Things worth remembering

  • At rest, thinking about essentially nothing, your brain consumes about 25% of your daily caloric needs.
  • Adderall is a 3-to-1 ratio of D-amphetamine to L-amphetamine; L-amphetamine drives peripheral effects like heart rate and blood pressure.
  • Stimulants work mainly by raising dopamine and norepinephrine, which are so similar it takes just one chemical conversion to turn one into the other.
  • In the 70s and 80s there were movies and criminal trafficking around dexedrine, which is pure D-amphetamine.
  • Roughly 100mg of Vyvanse translates to only about 9mg of Adderall because most of the molecule is the inert lysine.
  • Children with ADHD treated with meds actually reach slightly higher BMIs than peers; the drugs do not appear to stunt height.

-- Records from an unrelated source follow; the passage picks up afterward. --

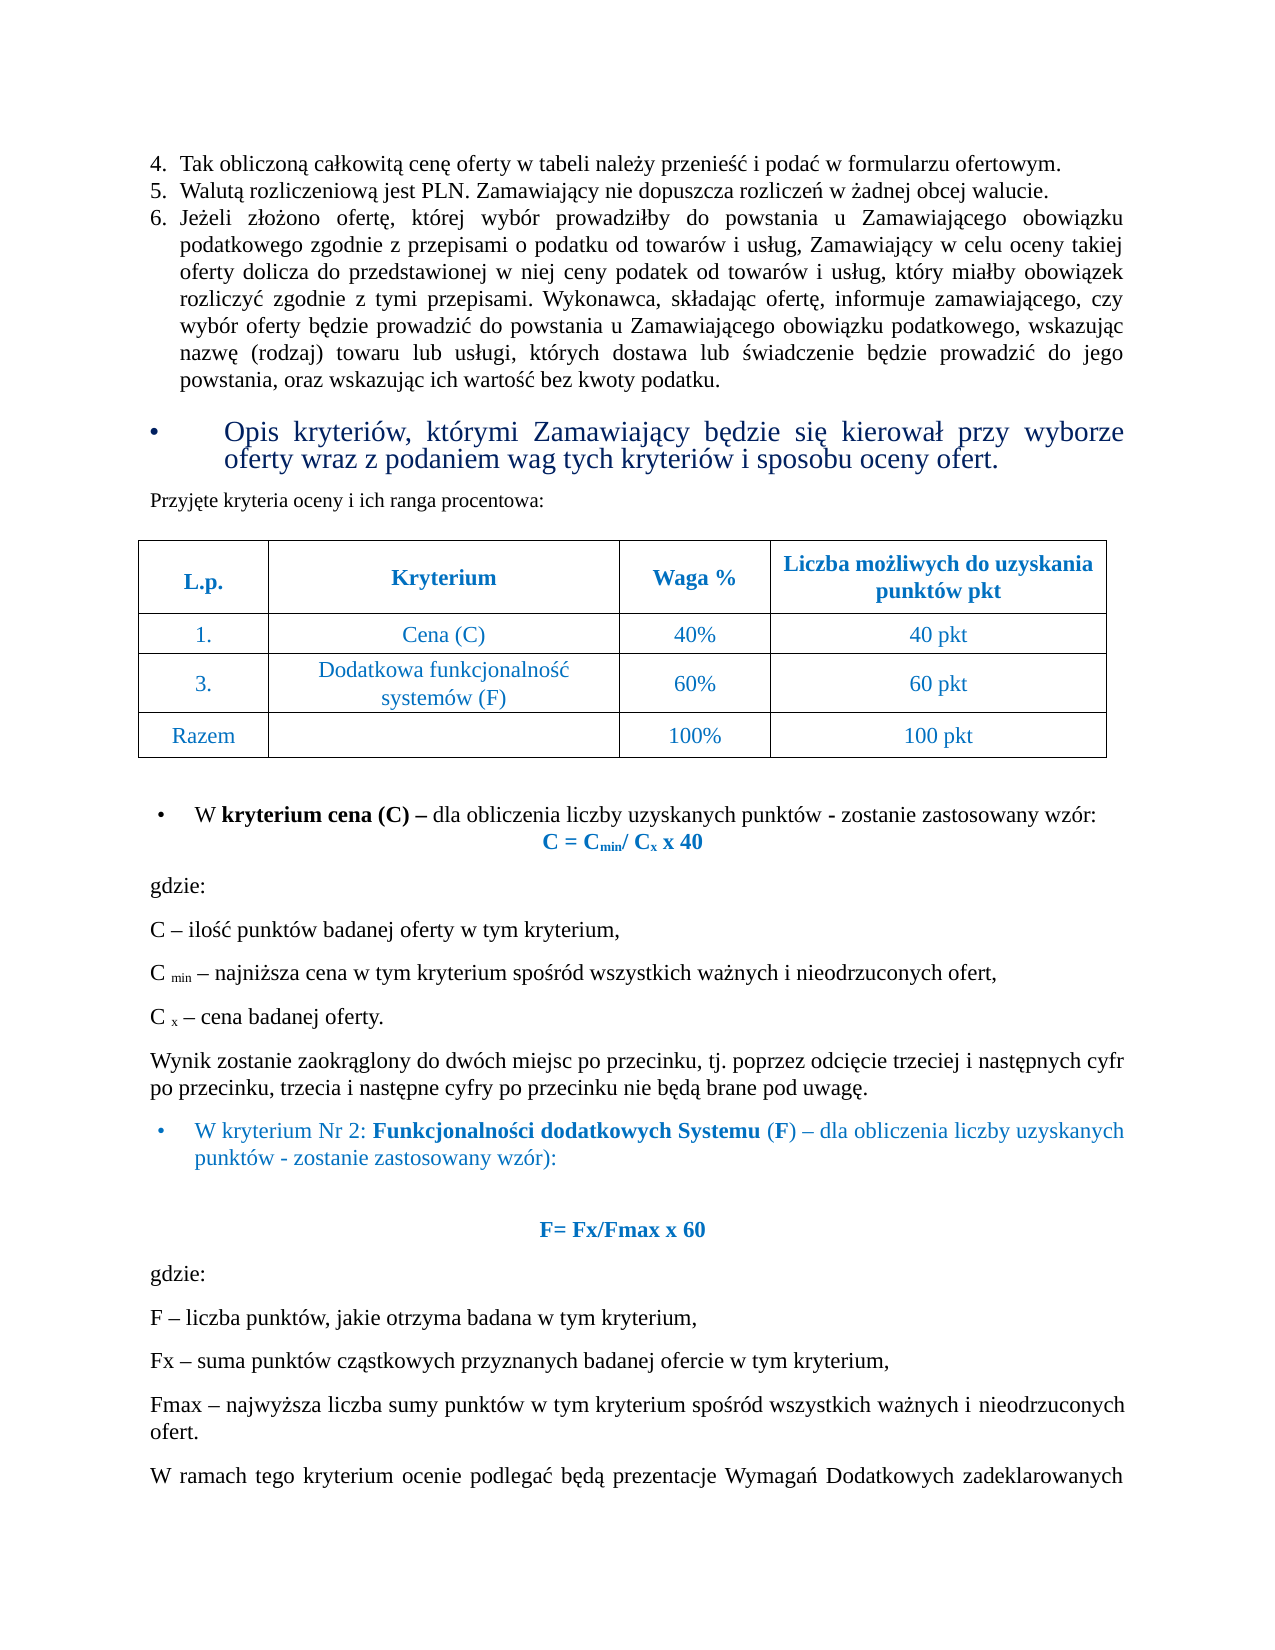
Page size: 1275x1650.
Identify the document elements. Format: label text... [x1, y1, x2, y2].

table_cell 100% [620, 713, 770, 757]
table_cell [269, 713, 619, 757]
text gdzie: [150, 1260, 1125, 1287]
text F – liczba punktów, jakie otrzyma badana w tym kryterium, [150, 1304, 1125, 1331]
table_header Waga % [620, 541, 770, 613]
text Fx – suma punktów cząstkowych przyznanych badanej ofercie w tym kryterium, [150, 1347, 1125, 1374]
text C min – najniższa cena w tym kryterium spośród wszystkich ważnych i nieodrzuconych ofert, [150, 959, 1125, 986]
table_cell 40% [620, 614, 770, 653]
table_header Kryterium [269, 541, 619, 613]
text C x – cena badanej oferty. [150, 1003, 1125, 1030]
text Wynik zostanie zaokrąglony do dwóch miejsc po przecinku, tj. poprzez odcięcie trzeciej i następnych cyfr po przecinku, trzecia i następne cyfry po przecinku nie będą brane pod uwagę. [150, 1046, 1125, 1100]
text F= Fx/Fmax x 60 [150, 1215, 1125, 1243]
list Tak obliczoną całkowitą cenę oferty w tabeli należy przenieść i podać w formularzu ofertowym. [150, 150, 1125, 177]
text Przyjęte kryteria oceny i ich ranga procentowa: [150, 486, 1125, 513]
table_cell Razem [139, 713, 268, 757]
text gdzie: [150, 872, 1125, 899]
table_cell 3. [139, 654, 268, 712]
list Walutą rozliczeniową jest PLN. Zamawiający nie dopuszcza rozliczeń w żadnej obcej walucie. [150, 177, 1125, 204]
table_header L.p. [139, 541, 268, 613]
table_cell 1. [139, 614, 268, 653]
table_cell 60% [620, 654, 770, 712]
list W kryterium Nr 2: Funkcjonalności dodatkowych Systemu (F) – dla obliczenia liczby uzyskanych punktów - zostanie zastosowany wzór): [157, 1117, 1125, 1171]
list Jeżeli złożono ofertę, której wybór prowadziłby do powstania u Zamawiającego obowiązku podatkowego zgodnie z przepisami o podatku od towarów i usług, Zamawiający w celu oceny takiej oferty dolicza do przedstawionej w niej ceny podatek od towarów i usług, który miałby obowiązek rozliczyć zgodnie z tymi przepisami. Wykonawca, składając ofertę, informuje zamawiającego, czy wybór oferty będzie prowadzić do powstania u Zamawiającego obowiązku podatkowego, wskazując nazwę (rodzaj) towaru lub usługi, których dostawa lub świadczenie będzie prowadzić do jego powstania, oraz wskazując ich wartość bez kwoty podatku. [150, 204, 1125, 393]
text C – ilość punktów badanej oferty w tym kryterium, [150, 916, 1125, 942]
list Opis kryteriów, którymi Zamawiający będzie się kierował przy wyborze oferty wraz z podaniem wag tych kryteriów i sposobu oceny ofert. [149, 420, 1125, 474]
text C = Cmin/ Cx x 40 [150, 828, 1125, 855]
table_cell 100 pkt [771, 713, 1106, 757]
table_cell 60 pkt [771, 654, 1106, 712]
text Fmax – najwyższa liczba sumy punktów w tym kryterium spośród wszystkich ważnych i nieodrzuconych ofert. [150, 1391, 1125, 1445]
table_cell Cena (C) [269, 614, 619, 653]
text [150, 1462, 1125, 1489]
list W kryterium cena (C) – dla obliczenia liczby uzyskanych punktów - zostanie zastosowany wzór: [157, 801, 1125, 828]
table_header Liczba możliwych do uzyskania punktów pkt [771, 541, 1106, 613]
table_cell 40 pkt [771, 614, 1106, 653]
table_cell Dodatkowa funkcjonalność systemów (F) [269, 654, 619, 712]
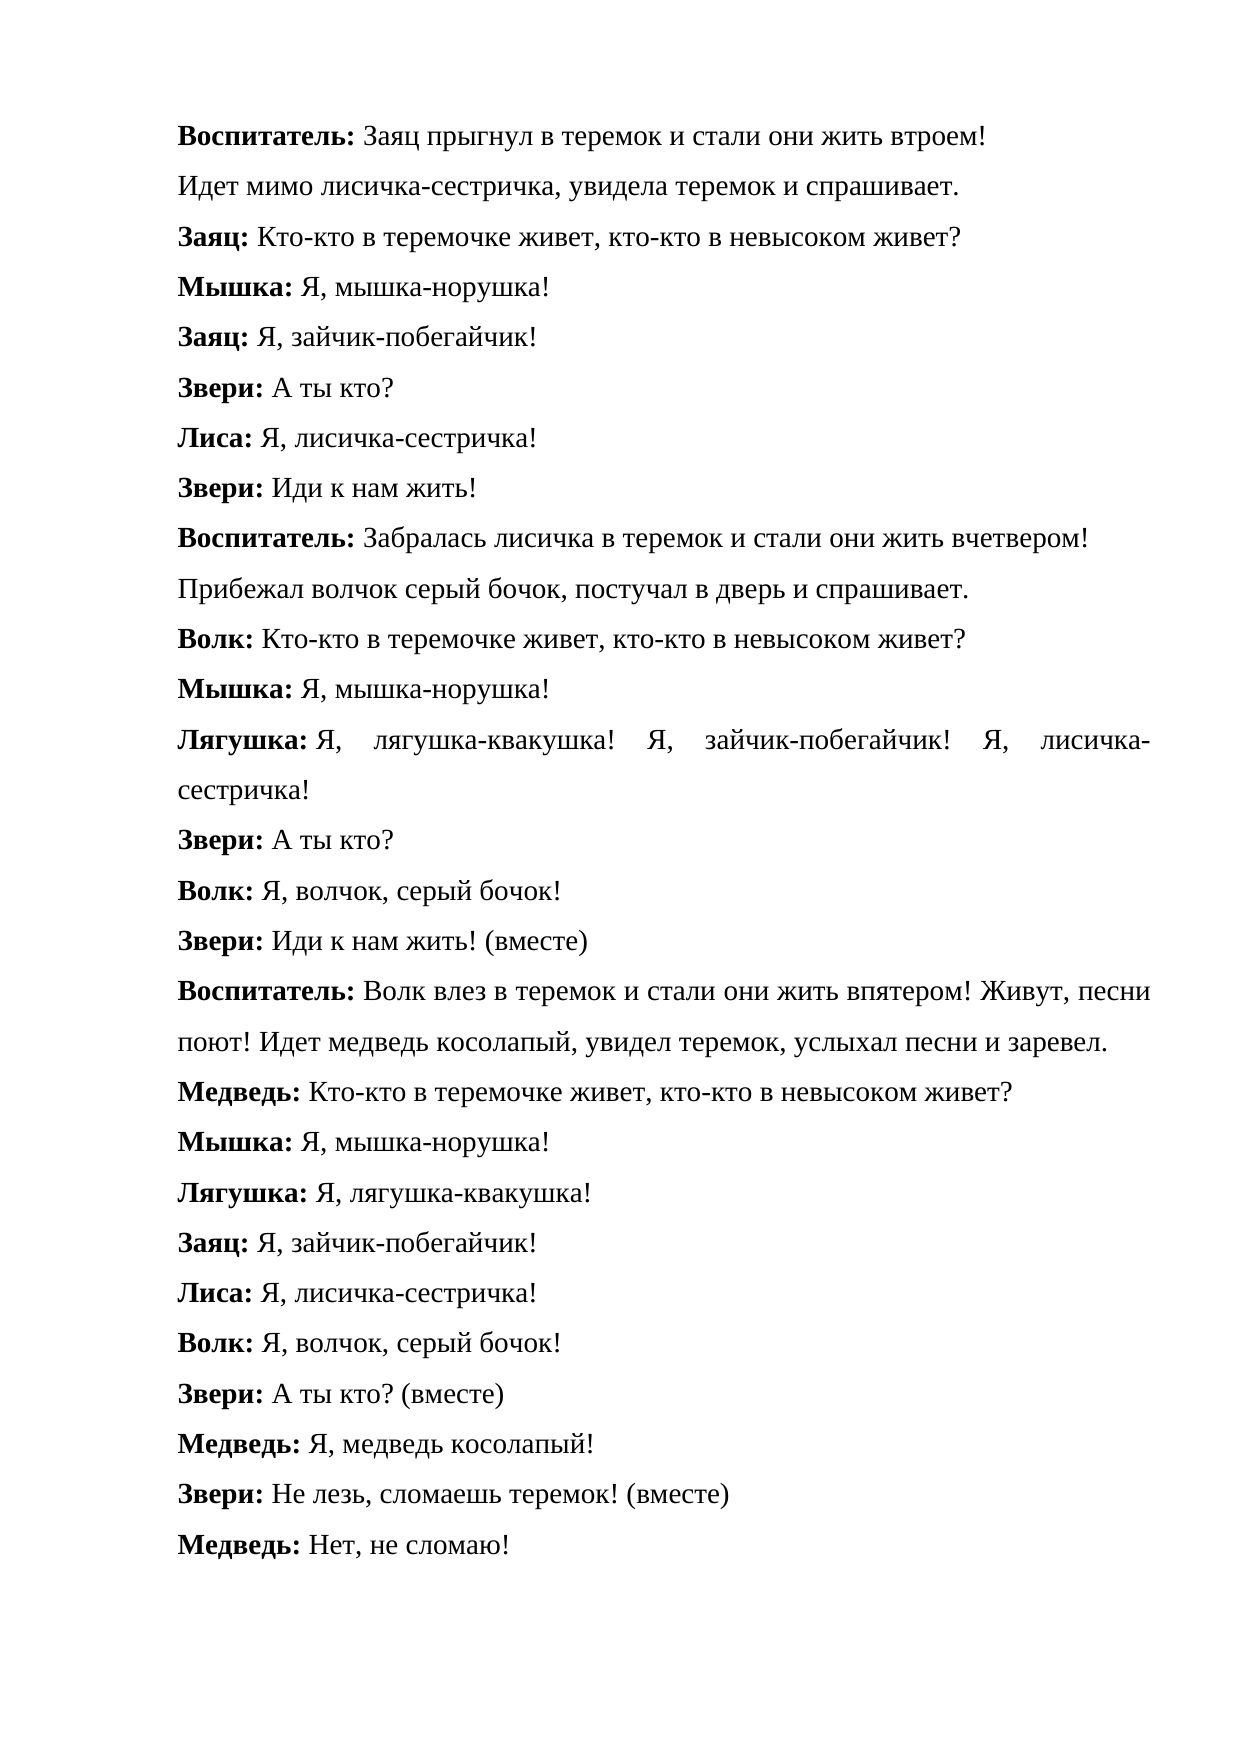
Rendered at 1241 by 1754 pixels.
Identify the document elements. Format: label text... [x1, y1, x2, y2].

text Волк: Я, волчок, серый бочок! [177, 1326, 1152, 1359]
text Воспитатель: Волк влез в теремок и стали они жить впятером! Живут, песни поют! Идет медведь косолапый, увидел теремок, услыхал песни и заревел. [177, 973, 1152, 1057]
text Волк: Кто-кто в теремочке живет, кто-кто в невысоком живет? [177, 621, 1152, 655]
text Мышка: Я, мышка-норушка! [177, 1124, 1152, 1158]
text Медведь: Нет, не сломаю! [177, 1527, 1152, 1560]
text Мышка: Я, мышка-норушка! [177, 672, 1152, 705]
text Волк: Я, волчок, серый бочок! [177, 873, 1152, 906]
text Заяц: Я, зайчик-побегайчик! [177, 1225, 1152, 1258]
text Медведь: Я, медведь косолапый! [177, 1426, 1152, 1460]
text Звери: А ты кто? [177, 822, 1152, 856]
text Лягушка: Я, лягушка-квакушка! [177, 1175, 1152, 1208]
text Воспитатель: Забралась лисичка в теремок и стали они жить вчетвером! [177, 521, 1152, 554]
text Воспитатель: Заяц прыгнул в теремок и стали они жить втроем! [177, 118, 1152, 152]
text Звери: А ты кто? (вместе) [177, 1376, 1152, 1409]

  • Methamphetamine releases about five times more dopamine than the other ADHD drugs, with a very fast onset and crash driving its abuse potential.
  • The original clinical guidance had children take stimulants only on school days with weekends and summers off (drug holidays), now rarely followed.
  • Modafinil can cost $25 a pill or more than $1,000 a month, while armodafinil is far less expensive.
  • Stevens-Johnson syndrome, a rare and sometimes fatal skin condition, was flagged in a modafinil ADHD trial and limits its approval.